**EXERCISE MATERIAL:**
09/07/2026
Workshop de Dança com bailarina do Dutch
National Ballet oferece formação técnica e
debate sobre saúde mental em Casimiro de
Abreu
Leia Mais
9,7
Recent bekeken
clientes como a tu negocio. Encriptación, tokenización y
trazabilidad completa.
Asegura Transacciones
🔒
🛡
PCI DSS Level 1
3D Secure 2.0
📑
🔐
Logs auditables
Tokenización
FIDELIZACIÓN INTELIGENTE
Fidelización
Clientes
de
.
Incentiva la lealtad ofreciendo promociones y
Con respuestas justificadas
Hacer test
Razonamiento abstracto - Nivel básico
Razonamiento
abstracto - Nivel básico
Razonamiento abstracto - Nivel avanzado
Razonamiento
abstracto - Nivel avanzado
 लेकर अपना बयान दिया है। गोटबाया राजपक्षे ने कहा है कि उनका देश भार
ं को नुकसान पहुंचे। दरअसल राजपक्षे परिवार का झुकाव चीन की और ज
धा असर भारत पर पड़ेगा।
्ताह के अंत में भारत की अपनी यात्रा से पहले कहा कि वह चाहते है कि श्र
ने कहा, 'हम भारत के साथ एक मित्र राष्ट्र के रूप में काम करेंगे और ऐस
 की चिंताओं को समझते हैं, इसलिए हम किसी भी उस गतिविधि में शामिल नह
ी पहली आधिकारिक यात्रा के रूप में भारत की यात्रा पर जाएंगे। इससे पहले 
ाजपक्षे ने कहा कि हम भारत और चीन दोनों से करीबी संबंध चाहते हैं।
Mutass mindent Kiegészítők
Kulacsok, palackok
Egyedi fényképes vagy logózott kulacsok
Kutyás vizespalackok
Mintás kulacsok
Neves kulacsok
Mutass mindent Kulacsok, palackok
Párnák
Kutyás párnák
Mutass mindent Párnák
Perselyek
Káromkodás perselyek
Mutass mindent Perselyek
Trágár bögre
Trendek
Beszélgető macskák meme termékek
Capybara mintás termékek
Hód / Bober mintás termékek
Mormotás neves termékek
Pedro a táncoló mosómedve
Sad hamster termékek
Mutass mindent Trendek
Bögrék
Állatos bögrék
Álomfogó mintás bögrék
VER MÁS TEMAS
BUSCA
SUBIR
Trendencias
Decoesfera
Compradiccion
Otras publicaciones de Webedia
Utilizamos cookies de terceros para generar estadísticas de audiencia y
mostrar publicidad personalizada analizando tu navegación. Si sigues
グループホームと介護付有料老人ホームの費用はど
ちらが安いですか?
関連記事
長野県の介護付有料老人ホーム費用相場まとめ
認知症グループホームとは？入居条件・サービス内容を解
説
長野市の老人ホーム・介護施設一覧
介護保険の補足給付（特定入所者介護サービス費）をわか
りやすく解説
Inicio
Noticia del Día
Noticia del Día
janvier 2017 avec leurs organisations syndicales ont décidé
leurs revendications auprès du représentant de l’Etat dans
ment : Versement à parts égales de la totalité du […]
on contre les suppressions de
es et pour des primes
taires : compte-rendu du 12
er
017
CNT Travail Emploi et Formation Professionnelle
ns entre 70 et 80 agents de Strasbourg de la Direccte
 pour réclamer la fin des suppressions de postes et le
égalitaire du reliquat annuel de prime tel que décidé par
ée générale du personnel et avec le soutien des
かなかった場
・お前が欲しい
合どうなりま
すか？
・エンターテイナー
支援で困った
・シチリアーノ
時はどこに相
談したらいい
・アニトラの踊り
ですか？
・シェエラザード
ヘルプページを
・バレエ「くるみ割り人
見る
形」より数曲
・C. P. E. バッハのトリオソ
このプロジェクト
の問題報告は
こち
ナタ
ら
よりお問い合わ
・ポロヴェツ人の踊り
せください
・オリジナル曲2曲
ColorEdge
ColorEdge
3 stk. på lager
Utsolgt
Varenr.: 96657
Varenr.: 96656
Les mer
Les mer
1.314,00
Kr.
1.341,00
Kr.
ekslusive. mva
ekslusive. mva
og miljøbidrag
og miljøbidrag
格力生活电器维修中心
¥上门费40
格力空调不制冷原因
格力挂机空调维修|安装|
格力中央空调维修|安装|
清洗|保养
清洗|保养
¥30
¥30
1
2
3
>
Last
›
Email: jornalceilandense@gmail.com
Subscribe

**EXERCISE AIM:** Pick out each row above that contains the word "décidé". The match is case-sensitive.

**SOLUTION TO THIS PROBLEM:**
janvier 2017 avec leurs organisations syndicales ont décidé
égalitaire du reliquat annuel de prime tel que décidé par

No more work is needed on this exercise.